The Government has stated it will publish a response (presumably this year but no timeframe has been given) and this should indicate what the final Code of Practice and guidance documents will look like.

Building Safety

Of course, no lookahead would be complete without a look at building safety. 

In December, we had a flurry of publications from the Government, including:

  • More data on the progress being made by the Innovation Unit processing gateway 2 building control applications for new build higher risk buildings;
  • Outcomes of various research commissioned by the Government as part of its technical review of Approved Document B (fire safety);
  • Assessment of the current provisions related to trigger and threshold levels in Approved Document B (fire safety) and in Regulation 7(4) of the Building Regulations 2010 (meaning of ‘relevant building’);
  • Outcome of the Government’s review of the definition of ‘higher risk building’ – good news for some in the Built Environment sector, with the outcome being no change, for the present;
  • A prospectus and consultation for a single construction regulator; and
  • Next steps for the proposed reform of the fire engineering profession.

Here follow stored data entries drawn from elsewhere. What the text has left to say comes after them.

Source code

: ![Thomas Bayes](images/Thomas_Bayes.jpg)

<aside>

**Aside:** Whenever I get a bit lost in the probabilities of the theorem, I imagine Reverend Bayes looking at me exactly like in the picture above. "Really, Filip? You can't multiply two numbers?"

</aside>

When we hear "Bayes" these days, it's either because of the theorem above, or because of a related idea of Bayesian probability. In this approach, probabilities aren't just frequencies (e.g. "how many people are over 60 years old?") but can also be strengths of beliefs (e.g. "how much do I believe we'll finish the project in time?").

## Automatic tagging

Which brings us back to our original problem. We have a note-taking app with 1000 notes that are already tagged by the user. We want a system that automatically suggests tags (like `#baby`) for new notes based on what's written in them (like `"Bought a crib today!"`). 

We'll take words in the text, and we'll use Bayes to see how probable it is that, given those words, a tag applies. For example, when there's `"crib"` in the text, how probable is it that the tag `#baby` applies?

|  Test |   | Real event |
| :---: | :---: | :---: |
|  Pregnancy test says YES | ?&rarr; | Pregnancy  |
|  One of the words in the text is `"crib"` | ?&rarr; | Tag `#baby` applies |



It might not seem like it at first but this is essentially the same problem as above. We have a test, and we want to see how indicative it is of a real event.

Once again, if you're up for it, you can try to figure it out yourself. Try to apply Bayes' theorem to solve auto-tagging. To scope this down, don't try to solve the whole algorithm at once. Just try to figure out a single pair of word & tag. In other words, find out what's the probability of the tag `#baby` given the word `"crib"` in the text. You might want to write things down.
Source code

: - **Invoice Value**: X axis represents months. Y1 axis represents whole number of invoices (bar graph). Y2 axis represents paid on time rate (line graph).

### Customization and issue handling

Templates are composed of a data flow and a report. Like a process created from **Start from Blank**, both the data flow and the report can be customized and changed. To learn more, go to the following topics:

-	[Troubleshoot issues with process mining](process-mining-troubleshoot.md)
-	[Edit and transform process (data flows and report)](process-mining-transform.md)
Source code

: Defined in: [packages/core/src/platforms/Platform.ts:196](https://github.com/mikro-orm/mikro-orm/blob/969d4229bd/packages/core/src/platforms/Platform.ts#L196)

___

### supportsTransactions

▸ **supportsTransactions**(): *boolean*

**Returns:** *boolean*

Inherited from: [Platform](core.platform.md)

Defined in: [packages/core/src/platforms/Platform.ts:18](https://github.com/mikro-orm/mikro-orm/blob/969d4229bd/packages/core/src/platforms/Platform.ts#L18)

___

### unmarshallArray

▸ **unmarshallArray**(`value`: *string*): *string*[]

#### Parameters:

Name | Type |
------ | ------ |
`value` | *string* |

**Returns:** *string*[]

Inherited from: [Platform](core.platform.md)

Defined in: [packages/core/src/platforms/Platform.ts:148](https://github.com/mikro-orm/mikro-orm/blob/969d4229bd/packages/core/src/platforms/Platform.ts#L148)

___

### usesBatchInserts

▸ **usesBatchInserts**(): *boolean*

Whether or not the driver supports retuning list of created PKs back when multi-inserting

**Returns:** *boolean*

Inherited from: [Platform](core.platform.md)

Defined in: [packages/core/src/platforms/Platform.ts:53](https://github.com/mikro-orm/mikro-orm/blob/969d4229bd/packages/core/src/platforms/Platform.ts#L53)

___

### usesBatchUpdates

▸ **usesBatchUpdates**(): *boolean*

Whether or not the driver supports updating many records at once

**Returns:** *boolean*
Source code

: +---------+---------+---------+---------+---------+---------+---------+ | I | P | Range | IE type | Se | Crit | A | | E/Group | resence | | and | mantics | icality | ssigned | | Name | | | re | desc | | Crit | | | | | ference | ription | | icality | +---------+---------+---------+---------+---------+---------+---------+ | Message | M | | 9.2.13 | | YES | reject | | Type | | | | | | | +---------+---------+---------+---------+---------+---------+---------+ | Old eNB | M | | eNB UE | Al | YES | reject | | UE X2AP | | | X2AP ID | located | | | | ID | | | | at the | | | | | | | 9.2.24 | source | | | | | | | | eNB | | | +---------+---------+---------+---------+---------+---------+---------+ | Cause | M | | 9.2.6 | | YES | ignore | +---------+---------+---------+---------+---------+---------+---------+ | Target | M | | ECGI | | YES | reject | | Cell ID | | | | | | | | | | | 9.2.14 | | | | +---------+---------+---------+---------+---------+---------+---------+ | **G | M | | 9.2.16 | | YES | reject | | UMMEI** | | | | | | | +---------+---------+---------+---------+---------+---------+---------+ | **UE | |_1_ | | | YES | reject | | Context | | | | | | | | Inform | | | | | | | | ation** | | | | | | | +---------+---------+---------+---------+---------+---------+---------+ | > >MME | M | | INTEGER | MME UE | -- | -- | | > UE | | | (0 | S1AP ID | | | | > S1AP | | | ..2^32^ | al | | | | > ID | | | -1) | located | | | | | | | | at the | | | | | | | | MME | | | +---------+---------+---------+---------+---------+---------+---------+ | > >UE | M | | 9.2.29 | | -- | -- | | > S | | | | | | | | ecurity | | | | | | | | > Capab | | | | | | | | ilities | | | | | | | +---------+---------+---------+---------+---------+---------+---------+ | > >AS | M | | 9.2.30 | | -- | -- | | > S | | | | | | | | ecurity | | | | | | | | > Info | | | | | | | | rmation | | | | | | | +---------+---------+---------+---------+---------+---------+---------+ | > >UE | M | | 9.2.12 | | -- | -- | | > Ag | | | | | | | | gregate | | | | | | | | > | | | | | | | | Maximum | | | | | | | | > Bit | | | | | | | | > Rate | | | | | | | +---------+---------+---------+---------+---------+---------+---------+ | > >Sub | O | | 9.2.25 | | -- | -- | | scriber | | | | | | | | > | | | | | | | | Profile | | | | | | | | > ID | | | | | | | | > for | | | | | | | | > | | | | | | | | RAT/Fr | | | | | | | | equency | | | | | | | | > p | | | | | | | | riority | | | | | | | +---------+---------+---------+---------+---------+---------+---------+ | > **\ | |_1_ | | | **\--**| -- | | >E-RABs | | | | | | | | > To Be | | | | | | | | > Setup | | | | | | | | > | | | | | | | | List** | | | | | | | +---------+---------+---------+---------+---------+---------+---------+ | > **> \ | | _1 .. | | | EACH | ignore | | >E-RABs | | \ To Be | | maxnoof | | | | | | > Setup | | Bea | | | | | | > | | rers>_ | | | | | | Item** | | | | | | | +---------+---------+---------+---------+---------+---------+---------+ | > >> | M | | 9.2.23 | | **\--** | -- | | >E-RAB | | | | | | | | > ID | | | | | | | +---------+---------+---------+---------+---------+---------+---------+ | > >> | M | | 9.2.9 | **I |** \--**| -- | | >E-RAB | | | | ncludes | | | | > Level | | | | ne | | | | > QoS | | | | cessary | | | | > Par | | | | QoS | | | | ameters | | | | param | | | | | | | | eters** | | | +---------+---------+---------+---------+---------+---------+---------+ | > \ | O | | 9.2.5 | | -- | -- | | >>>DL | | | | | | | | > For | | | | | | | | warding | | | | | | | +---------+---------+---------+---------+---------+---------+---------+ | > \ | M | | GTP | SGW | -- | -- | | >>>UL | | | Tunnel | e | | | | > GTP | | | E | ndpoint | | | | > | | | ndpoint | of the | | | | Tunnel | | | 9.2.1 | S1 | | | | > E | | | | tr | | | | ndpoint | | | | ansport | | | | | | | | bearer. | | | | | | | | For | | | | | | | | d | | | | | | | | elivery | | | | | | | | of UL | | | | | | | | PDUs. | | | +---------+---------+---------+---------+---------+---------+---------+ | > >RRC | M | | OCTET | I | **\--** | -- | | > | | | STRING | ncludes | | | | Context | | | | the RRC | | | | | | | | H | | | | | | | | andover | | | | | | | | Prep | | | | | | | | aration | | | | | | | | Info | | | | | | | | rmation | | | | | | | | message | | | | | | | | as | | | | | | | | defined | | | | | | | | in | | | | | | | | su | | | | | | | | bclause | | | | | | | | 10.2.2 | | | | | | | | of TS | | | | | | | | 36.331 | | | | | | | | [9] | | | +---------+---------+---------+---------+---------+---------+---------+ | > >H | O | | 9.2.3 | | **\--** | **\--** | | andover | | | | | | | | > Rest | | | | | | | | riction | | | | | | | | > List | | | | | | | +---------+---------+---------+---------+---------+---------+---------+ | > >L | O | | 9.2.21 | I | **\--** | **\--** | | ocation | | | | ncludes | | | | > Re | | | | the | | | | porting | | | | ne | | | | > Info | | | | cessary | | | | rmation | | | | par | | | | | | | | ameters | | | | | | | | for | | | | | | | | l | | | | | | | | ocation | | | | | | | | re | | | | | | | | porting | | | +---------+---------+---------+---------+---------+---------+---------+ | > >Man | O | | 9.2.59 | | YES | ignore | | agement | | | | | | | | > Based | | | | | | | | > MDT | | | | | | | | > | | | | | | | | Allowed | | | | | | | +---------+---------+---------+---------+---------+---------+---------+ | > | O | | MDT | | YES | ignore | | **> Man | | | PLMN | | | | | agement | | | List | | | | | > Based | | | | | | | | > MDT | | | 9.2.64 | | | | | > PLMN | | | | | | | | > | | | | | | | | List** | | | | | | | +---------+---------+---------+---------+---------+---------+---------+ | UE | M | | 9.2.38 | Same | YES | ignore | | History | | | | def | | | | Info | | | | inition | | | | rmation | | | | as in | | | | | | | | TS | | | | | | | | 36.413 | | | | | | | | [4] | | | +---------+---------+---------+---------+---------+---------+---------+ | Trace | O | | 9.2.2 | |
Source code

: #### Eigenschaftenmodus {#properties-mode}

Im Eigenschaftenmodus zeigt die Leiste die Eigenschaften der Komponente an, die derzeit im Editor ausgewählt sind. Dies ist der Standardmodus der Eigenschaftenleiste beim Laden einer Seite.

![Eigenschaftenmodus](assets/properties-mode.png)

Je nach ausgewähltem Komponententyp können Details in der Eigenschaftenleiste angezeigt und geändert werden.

For those involved in building higher risk buildings with residential accommodation, there is reason to be optimistic, with oversight of the Building Safety Regulator moving from the Health and Safety Executive to the MHCLG this month and various measures being implemented to see an improvement in the gateway 2 experience. This has included the creation of the aforementioned Innovation Unit dedicated to processing new build applications, promotion of staged applications for single tower projects and updated gateway 2 guidance published by the CLC. 

This optimism may need to be tempered, with the Industry and Regulators Committee’s Second Report, published on 11 December, warning that close attention from both the Government and the BSR will be needed, and swift additional action is necessary, without which, “there is little chance that the Government will meet its targets to build new homes and remediate dangerous cladding”.

In Wales, legislation for the introduction of a higher risk building control regime, alongside a new dutyholders and competence regime, has only just been passed. It comes into effect on 1 July 2026, with transitional provisions.